Pero yo me pregunto, ¿Hay alguna otra manera de escribir un guión excelente sin seguir exclusivamente los parámetros de la “autoría”, sin volcar tus “tripas” encima del teclado (deben quedar pocos que utilicen la mano y el papel)? A mí me parece que sí.
Existe por ahí otra gente, igual de válida que mi profesor, que sostiene que no es necesario haber sufrido en tus carnes los mismos padecimientos sobre los que estás escribiendo como requisito indispensable para construir una historia emocionante. Que no hace falta agonizar para describir los instantes finales en la vida de un personaje, vamos. Yo pertenezco, claramente, a este grupo. No a los que están a punto de palmarla (eso espero), sino a los que creen que hay muchas maneras válidas de atrapar al espectador sin haber padecido los mismos males que nuestros amigos de ficción. En el llamado “cine de género” también podemos encontrar multitud de ejemplos de historias emotivas, atrapantes, que te obligan a pensar o que te dejan un nudo en la garganta al salir de la sala. ¿Cuáles? Sin ánimo exhaustivo y sabiendo que existen tantas opiniones como colores, yo mencionaría un puñado de ellas: “Antes que el diablo sepa que has muerto”, de Sydney Lumet; “El exorcista”, de William Friedkin; “El silencio de los corderos”, de Jonathan Demme; “Match point”, de Woody Allen; “Los tres días del Condor”, de Sydney Pollack; “Falso movimiento”, de Carl Franklin; “La caja 507”, de Enrique Urbizu; “Los otros”, de Alejandro Amenábar o “Nueve reinas”, de Fabián Bielinsky. Obras todas con un guión magnífico y que no se adscriben al cine de arte y ensayo.
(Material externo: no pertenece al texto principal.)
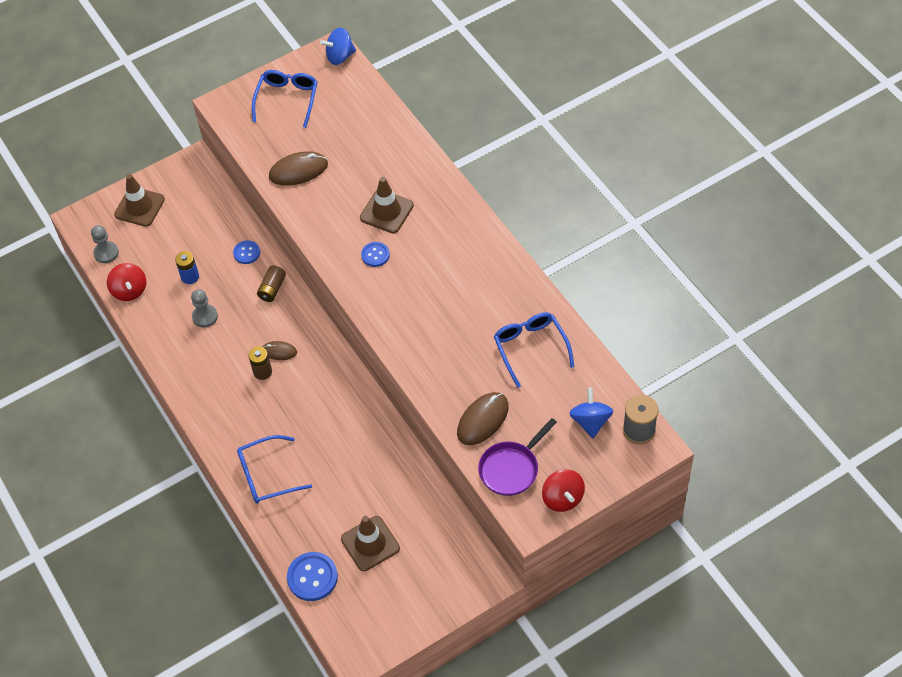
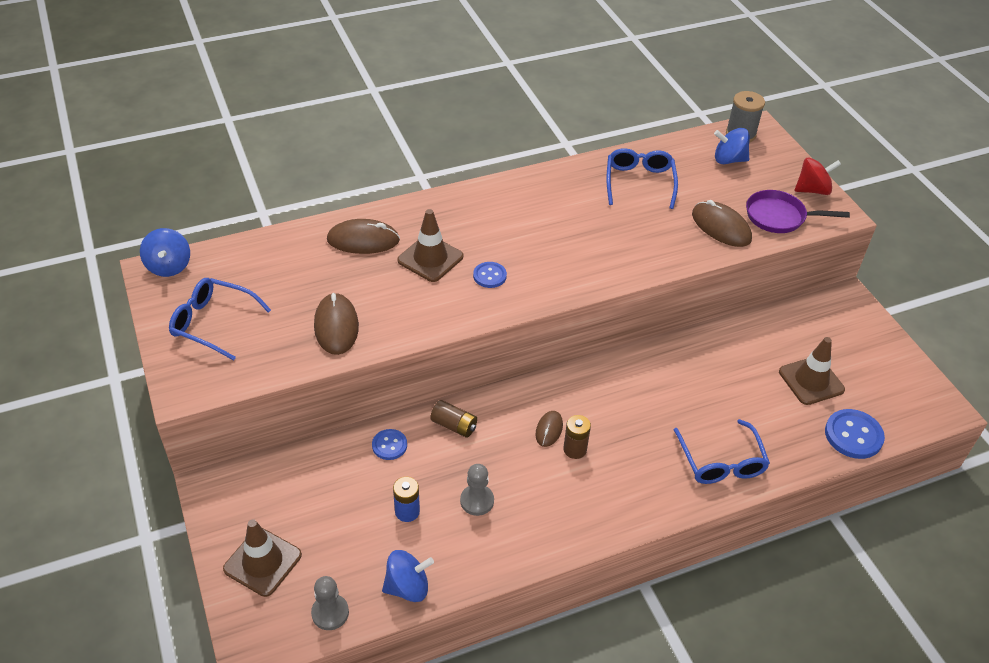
camera: 85 degrees left, 10 degrees down
(129, 290) = (408, 587): red spinning top -> blue spinning top
(398, 163) = (363, 240): none -> brown mouse
(511, 468) = (779, 217): purple pan -> purple pan turned 135 degrees clockwise
(530, 348) = (639, 182): blue glasses -> blue glasses turned 105 degrees clockwise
Por mucho que me empeñe, en mi vida personal, bastante anodina, no hay ningún cadáver guardado en el armario. ¿Significa esto que no tengo nada interesante que expresar? Claro que no. ¿Puedo relatar una historia violenta sin haberle puesto la mano encima a nadie jamás? Claro que sí. ¿Y contar minuciosamente el atraco fallido a una joyería a pesar de no tener antecedentes penales por robo (ni por ninguna otra cosa, ojo)? Por supuesto. ¿E imaginarme a una pareja presa de un amor “fou” sin haber sufrido ese tipo de locura? También. Desde luego que nuestras historias deben tener cierto grado de verdad, de autenticidad, para llegar realmente al corazón del espectador. De lo contrario, solo se produce un efecto epidérmico y olvidable, una impresión nefasta de falsedad, o lo que es peor y más común todavía, de solución tópica y recurrente, mil veces repetida en el cine. ¿Pero de qué manera consigo yo como guionista esta dosis imprescindible de autenticidad sin haberla vivido? Muy fácil: tomándola prestada de los demás. Es decir, investigando, documentándose y sobre todo, hablando, hablando mucho con la gente. Es un método parecido al de los actores/actrices más autoexigentes, que si tienen que interpretar, pongamos por caso, a un expresidiario, contactan con alguno y se comunican con él preguntándole de todo: qué se siente al salir de la cárcel, cómo reaccionan sus familiares, las estrategias de reinserción, o sus mayores dificultades. Leerse algún libro o documento sobre el tema tampoco resulta contraproducente. Para escribir una historia de este tipo, el camino más corto no puede ser el de cometer un delito para que te metan en chirona.
Por supuesto, para recorrer el camino de la emoción, en la mochila del buen guionista tampoco sobran, creo yo, el saber escuchar a los demás, ni la capacidad de ponerse en el lugar del otro aunque no le comprendas, ni ciertas dotes de observación, agudeza y sensibilidad. Y de postre, una ración doble de imaginación, esa esquiva compañera de viaje. Da igual el tipo de cine que escribas, si muy personal o de género, ningún estilo tiene el patrimonio exclusivo de conectar con los sentimientos del espectador.